Пролитая кровь Авеля «вопиет ко Мне» [34, 13], – говорит Бог, но она вопиет, не давая покоя и самому Каину, обреченному на вечные муки и внутренние терзания. Отсюда становится понятным смысл Господней кары: братоубийца вынужден непрестанно каяться в содеянном, его страдания столь велики, что он призывает даже смерть, но Создатель «положил на Каина особенный знак, чтобы никто из встречавшихся с ним не мог убить его» [34, 13]. В каноническом тексте Библии Каин признается Богу («Наказание мое больше, нежели снести можно» (Быт. 4: 13)), осознает всю тяжесть своего греха, но прямо не сокрушается о нем, поскольку еще переполнен обидой на Творца и не изжил дьявольской гордыни (такое восприятие образа Каина найдет отражение в европейском искусстве, в частности в мистерии Дж. Байрона).
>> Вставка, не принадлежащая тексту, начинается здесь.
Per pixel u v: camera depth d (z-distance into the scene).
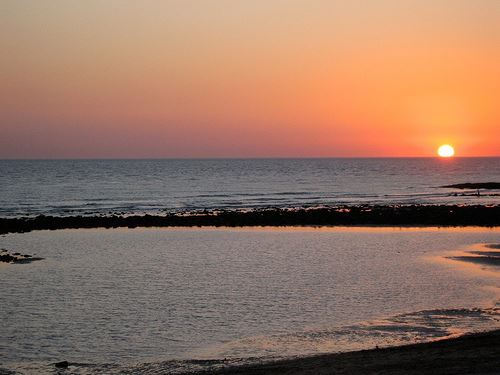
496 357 15.98
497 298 27.89
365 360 17.28
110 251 44.56
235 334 22.92
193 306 27.11
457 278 32.84
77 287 31.34
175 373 18.20
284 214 67.19
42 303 27.84
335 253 42.88
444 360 16.17
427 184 136.25
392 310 25.95
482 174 194.00
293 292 29.72
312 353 20.25
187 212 73.50
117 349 21.34
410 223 62.22
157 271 35.88
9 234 54.72
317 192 110.19
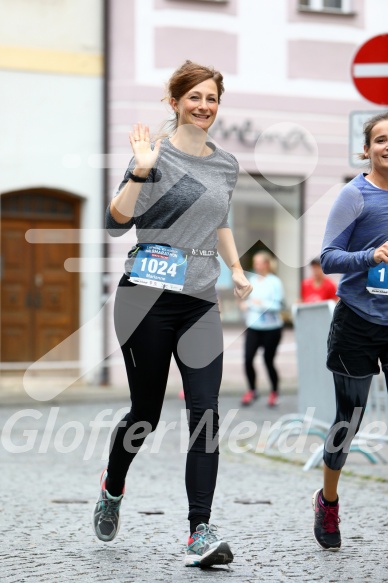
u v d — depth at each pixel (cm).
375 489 1387
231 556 917
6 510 1215
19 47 3089
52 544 1034
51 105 3114
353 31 3394
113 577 895
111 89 3162
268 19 3309
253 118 3291
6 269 3120
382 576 904
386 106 1678
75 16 3138
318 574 910
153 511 1216
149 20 3194
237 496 1344
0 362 3120
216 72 949
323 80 3362
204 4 3244
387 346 979
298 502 1300
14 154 3084
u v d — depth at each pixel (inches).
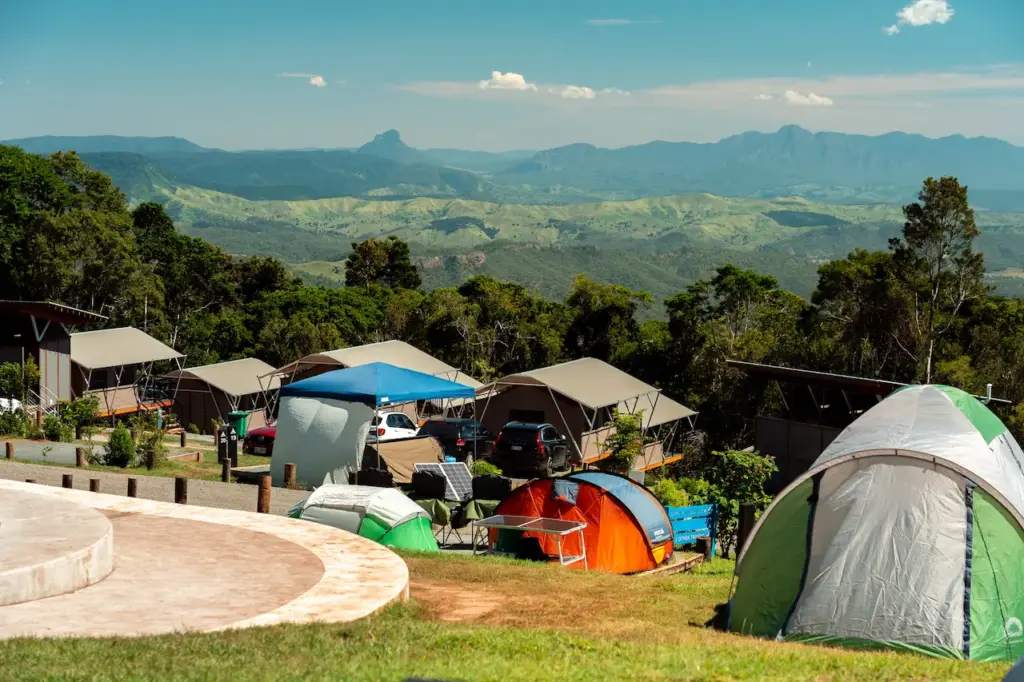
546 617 478.6
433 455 1147.9
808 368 2096.5
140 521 563.2
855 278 2148.1
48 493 636.7
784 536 514.3
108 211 2940.5
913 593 472.1
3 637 353.7
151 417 1617.9
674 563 781.9
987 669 385.7
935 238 2074.3
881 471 510.6
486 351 2374.5
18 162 2642.7
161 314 2645.2
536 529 703.1
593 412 1466.5
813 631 478.0
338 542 522.9
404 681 311.1
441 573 587.5
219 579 447.8
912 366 2065.7
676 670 352.2
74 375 1804.9
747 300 2743.6
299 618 394.3
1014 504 486.6
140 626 376.2
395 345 1664.6
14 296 2440.9
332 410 1087.6
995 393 1791.3
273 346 2500.0
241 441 1577.3
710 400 1940.2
В интерпретации А. Соколова наиболее ярко проявился мотив раскаяния преступника: «несчастный Каин» (подобранный автором эпитет красноречиво свидетельствует об отношении к персонажу как самого повествователя, так невольно и слушателей, детей) ответствует Богу: «Да, Господи, теперь я вижу, что грех мой велик, и Ты не простишь его мне» [34, 13]. А. Соколов воссоздает психологически достоверно состояние «стонущего от угрызений совести» Каина: «падал с дерева листок, и он от страха бросался в сторону» [34, 13], куда бы ни отправился он, «везде чудилось ему, что лежит пред ним в крови Авель» [34, 14]. Образ невинно убиенного Авеля, всякий раз возникающий в сознании преступника, выступает самой персонифицированной Совестью (подобный художественный прием нередко встречается в отечественной литературе: например, в трагедии А. С. Пушкина «Борис Годунов» царю не дают покоя «кровавые мальчики», встающие перед глазами самодержца в напоминание о гибели малолетнего сына Ивана Грозного Димитрия; в пьесе М. А. Булгакова «Бег» генерала Хлудова преследует тень повешенного по его приказу вестового Крапилина).